──────── Textauszug ────────

PARIS/LONDON (dpa-AFX) - Europas wichtigste Aktienmärkte haben am Mittwoch anfängliche Verluste hinter sich gelassen und letztlich merklich zugelegt. Die Lage an den Märkten war weiterhin von der Unsicherheit um den Krieg in der Ukraine geprägt. Positive Impulse lieferte die Nachricht, dass Russland und die Ukraine Bereitschaft für eine Fortsetzung der Verhandlungen signalisiert hatten. Diese könnten den Angaben zufolge noch am Mittwochabend beginnen.
Der EuroStoxx 50 schloss mit einem Plus von 1,45 Prozent bei 3820,59 Punkten. Der französische Cac 40 gewann 1,59 Prozent auf 6498,02 Punkte. Der britische FTSE 100 stieg um 1,36 Prozent auf 7429,56 Punkte.
"Die Anleger hoffen abermals auf die ersten sichtbaren Wolken aus der Friedenspfeife. Den Tag vor dem Abend loben sollten Börsianer allerdings nicht", empfahl Marktanalyst Timo Emden von Emden Research. Er rechnet damit, dass sich die Börsen auch in den kommenden Tagen äußerst nervös präsentieren werden. "Die Kriegsangst hat die Märkte weiterhin voll im Griff", so Emden.

────────

Aufgaben und Probleme:
1: Kopieren Sie einen Abschnitt aus dem Börsenbericht wörtlich: Beginnen Sie bei den Worten „PARIS/LONDON (dpa-AFX) - Europas“, und hören Sie nach den Worten „auf 7429,56 Punkte.“ auf.
2: Schreiben Sie den Börsenbericht über die europäischen Aktienmärkte im Anschluss an seinen letzten Satz weiter.
Das Material stammt aus einer anderen Quelle.

──────── Ausgewählte Daten ────────

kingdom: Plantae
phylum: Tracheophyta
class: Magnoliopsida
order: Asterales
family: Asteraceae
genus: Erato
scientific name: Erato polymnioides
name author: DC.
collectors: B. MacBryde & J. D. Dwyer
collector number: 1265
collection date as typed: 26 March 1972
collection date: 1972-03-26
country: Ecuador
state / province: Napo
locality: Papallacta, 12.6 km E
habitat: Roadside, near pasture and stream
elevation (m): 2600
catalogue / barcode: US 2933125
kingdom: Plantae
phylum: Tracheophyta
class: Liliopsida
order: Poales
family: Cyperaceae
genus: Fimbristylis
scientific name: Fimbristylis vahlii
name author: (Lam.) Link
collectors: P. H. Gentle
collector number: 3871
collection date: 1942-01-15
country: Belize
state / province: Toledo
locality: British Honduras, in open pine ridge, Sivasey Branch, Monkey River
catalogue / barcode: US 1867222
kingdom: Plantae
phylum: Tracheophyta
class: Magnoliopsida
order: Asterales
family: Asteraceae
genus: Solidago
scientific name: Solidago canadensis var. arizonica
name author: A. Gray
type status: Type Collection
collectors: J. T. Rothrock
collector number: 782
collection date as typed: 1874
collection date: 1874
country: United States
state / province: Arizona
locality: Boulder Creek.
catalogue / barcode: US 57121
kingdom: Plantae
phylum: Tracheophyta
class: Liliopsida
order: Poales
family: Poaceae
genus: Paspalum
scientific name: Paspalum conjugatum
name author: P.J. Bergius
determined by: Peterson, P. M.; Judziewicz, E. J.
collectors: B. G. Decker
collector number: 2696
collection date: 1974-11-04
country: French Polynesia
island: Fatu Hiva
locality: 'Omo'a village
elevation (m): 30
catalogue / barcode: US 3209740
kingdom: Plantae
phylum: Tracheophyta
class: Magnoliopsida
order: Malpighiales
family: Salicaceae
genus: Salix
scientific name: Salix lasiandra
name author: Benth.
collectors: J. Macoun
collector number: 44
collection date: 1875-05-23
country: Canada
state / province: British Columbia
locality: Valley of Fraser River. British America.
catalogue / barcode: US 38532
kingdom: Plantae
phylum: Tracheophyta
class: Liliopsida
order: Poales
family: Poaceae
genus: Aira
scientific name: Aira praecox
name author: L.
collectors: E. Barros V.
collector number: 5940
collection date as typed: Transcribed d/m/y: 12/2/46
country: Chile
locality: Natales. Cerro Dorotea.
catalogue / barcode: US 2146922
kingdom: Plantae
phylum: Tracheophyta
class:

────────

Gelöste Aufgaben:
1:
PARIS/LONDON (dpa-AFX) - Europas wichtigste Aktienmärkte haben am Mittwoch anfängliche Verluste hinter sich gelassen und letztlich merklich zugelegt. Die Lage an den Märkten war weiterhin von der Unsicherheit um den Krieg in der Ukraine geprägt. Positive Impulse lieferte die Nachricht, dass Russland und die Ukraine Bereitschaft für eine Fortsetzung der Verhandlungen signalisiert hatten. Diese könnten den Angaben zufolge noch am Mittwochabend beginnen.
Der EuroStoxx 50 schloss mit einem Plus von 1,45 Prozent bei 3820,59 Punkten. Der französische Cac 40 gewann 1,59 Prozent auf 6498,02 Punkte. Der britische FTSE 100 stieg um 1,36 Prozent auf 7429,56 Punkte.

2:
Aus Branchensicht waren die Ölwerte (NYSE:XLE) erneut am stärksten gefragt. "Der von Russland mit zunehmender Härte geführte Krieg in der Ukraine lässt die Ölpreise regelrecht explodieren", merkte Rohstoffanalyst Carsten Fritsch von der Commerzbank (DE:CBKG) an. "Die Ankündigung der IEA einer Freigabe von 60 Millionen Barrel aus den strategischen Ölreserven hatte somit nicht den gewünschten preisdämpfenden Effekt. Denn die freizugebende Menge würde einen Ausfall der russischen Öllieferungen von lediglich zwei Wochen abdecken."
Auch Rohstofftitel waren gesucht. "Die zu Wochenbeginn zu beobachtende Entspannung an den Metallmärkten währte nicht lange", so Analyst Daniel Briesemann von der Commerzbank. Offenbar gebe es zunehmend Schwierigkeiten, Rohstoffe aus Russland zu exportieren. So zogen etwa ArcelorMittal um 3,0 Prozent an, Rio Tinto (LON:RIO) gewannen 3,5 Prozent.
Zyklische Sektoren wie Autowerte erlitten dagegen einmal mehr Abschläge. Der Krieg wird nach Einschätzung eines Experten zu einem starken Einbruch des russischen Automarktes führen. Die Neuwagenverkäufe könnten in diesem Jahr wegen des nach den Sanktionen stark abgewerteten Rubel um mehr als die Hälfte zurückgehen, schrieb der Leiter des Duisburger Center Automotive Research, Ferdinand Dudenhöffer, in einer Studie.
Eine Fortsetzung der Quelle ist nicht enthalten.